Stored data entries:
━━━

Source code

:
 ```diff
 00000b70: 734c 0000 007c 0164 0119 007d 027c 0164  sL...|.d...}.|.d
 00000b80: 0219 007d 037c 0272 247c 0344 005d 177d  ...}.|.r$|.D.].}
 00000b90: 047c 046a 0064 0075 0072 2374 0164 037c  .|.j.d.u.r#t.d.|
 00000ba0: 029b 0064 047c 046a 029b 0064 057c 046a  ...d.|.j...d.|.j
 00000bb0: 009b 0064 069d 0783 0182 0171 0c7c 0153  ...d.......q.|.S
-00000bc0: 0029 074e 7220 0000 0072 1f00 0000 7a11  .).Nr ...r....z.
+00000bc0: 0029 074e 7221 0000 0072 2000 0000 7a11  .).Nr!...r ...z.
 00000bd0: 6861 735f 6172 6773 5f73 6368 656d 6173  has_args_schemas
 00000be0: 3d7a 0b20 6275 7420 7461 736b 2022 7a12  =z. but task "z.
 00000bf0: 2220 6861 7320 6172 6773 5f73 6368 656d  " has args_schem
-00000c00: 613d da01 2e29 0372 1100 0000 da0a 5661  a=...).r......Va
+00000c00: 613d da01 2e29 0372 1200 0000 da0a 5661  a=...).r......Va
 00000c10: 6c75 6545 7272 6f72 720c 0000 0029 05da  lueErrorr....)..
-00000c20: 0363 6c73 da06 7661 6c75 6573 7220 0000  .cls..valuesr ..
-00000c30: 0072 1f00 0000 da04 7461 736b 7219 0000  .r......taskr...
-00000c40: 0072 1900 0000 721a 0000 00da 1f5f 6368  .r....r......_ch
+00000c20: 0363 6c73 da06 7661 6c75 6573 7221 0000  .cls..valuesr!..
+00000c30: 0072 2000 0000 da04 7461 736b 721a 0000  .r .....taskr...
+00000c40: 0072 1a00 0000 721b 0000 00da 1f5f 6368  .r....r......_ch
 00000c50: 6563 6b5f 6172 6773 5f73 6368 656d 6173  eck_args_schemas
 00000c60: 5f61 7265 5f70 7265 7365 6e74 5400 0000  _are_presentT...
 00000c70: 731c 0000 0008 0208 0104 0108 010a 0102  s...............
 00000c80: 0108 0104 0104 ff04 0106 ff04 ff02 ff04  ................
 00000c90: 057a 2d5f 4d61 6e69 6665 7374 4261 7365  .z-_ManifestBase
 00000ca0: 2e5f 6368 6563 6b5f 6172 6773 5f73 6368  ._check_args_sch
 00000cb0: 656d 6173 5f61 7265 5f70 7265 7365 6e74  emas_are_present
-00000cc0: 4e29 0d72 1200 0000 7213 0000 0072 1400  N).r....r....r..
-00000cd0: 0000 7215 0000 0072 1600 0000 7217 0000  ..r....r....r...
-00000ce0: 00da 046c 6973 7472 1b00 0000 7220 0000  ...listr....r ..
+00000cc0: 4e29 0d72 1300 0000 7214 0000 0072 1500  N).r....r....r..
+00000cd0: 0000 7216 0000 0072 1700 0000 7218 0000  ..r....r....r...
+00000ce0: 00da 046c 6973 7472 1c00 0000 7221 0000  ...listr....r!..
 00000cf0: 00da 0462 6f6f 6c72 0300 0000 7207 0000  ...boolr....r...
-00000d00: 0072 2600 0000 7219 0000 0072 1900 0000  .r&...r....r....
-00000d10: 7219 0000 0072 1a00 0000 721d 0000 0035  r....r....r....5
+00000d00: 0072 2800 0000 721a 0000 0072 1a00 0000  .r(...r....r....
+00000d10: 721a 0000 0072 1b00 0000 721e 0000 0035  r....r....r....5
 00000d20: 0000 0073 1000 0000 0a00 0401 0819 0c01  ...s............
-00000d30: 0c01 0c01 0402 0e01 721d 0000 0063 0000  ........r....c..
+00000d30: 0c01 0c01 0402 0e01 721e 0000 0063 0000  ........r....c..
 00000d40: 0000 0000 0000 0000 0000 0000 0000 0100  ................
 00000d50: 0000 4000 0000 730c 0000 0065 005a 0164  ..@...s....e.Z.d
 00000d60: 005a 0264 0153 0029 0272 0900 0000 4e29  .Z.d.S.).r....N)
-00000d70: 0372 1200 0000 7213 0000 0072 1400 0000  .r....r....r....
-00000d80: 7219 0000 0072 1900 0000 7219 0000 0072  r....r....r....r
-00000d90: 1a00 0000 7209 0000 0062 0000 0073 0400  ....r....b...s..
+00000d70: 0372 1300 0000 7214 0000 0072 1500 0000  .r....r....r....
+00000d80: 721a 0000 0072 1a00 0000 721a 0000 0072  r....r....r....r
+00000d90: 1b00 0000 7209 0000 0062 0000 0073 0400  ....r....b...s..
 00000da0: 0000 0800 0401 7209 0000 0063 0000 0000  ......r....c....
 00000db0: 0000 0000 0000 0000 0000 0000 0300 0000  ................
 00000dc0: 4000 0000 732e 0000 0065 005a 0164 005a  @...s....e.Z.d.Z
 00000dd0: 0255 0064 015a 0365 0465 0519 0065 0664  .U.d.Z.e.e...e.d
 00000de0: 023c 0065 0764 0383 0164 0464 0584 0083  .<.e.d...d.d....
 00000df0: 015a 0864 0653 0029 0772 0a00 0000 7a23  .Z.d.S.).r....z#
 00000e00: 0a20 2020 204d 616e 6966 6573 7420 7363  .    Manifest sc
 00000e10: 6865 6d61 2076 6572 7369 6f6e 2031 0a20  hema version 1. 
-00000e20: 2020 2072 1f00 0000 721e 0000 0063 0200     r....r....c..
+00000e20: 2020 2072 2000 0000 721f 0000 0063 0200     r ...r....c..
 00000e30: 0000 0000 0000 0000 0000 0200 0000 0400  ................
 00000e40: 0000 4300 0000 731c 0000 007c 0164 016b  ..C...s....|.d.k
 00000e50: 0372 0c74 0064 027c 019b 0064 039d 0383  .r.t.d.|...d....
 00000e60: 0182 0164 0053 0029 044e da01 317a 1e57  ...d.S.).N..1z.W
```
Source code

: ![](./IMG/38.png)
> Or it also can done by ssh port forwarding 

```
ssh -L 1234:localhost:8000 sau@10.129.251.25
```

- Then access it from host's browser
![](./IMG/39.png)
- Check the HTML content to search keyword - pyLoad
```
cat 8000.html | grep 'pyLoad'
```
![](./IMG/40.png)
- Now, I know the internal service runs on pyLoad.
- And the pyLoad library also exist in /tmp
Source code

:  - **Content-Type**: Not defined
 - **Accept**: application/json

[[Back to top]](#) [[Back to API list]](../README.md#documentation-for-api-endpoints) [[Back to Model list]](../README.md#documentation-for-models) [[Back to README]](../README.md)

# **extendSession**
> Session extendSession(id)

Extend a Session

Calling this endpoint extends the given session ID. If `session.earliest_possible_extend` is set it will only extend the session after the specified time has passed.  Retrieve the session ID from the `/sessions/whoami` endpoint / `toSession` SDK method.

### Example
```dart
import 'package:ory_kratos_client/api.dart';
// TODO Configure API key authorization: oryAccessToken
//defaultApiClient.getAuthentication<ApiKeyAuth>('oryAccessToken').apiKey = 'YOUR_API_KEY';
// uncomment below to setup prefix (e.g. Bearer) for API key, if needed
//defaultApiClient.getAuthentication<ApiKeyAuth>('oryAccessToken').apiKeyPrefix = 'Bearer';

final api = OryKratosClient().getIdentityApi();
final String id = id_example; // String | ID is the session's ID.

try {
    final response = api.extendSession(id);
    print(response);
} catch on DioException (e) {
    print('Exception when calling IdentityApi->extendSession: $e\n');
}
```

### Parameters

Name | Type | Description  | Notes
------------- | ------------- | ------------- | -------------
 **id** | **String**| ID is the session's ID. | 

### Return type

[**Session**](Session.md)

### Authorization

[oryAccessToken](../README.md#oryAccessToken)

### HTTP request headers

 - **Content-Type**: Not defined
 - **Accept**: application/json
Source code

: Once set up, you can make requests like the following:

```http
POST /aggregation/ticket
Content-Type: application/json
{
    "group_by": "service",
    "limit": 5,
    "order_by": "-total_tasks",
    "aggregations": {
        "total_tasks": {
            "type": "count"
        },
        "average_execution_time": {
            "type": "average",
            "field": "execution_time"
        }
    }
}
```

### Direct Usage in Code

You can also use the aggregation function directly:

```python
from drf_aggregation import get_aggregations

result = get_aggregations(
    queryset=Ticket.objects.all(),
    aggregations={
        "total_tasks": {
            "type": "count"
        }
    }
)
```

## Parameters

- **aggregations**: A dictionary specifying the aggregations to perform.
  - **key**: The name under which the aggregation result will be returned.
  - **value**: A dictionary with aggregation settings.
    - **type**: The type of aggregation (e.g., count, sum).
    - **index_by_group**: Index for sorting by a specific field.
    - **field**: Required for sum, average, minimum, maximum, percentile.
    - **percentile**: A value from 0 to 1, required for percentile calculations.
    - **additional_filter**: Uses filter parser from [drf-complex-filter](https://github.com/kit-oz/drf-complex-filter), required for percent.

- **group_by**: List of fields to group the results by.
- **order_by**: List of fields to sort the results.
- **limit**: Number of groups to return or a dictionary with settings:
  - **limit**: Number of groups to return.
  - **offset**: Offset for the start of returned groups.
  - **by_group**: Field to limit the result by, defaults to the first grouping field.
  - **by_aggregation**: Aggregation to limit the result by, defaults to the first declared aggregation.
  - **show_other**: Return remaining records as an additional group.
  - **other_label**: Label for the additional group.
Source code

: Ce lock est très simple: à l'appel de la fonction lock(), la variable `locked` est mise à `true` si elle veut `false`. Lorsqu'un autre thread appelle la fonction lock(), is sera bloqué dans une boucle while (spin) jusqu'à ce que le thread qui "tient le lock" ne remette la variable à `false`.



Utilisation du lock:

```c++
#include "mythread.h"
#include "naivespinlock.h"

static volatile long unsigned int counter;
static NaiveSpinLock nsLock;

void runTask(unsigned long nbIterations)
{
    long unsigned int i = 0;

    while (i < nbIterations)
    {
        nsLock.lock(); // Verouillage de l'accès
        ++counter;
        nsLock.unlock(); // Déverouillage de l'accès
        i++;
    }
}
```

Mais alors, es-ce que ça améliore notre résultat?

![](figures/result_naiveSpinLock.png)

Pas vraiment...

━━━

== DESCRIPTION OF THE TASK ==
The total, and nothing more: how many lines in the entries contain "response"?

== ANSWER TO THIS TASK ==
2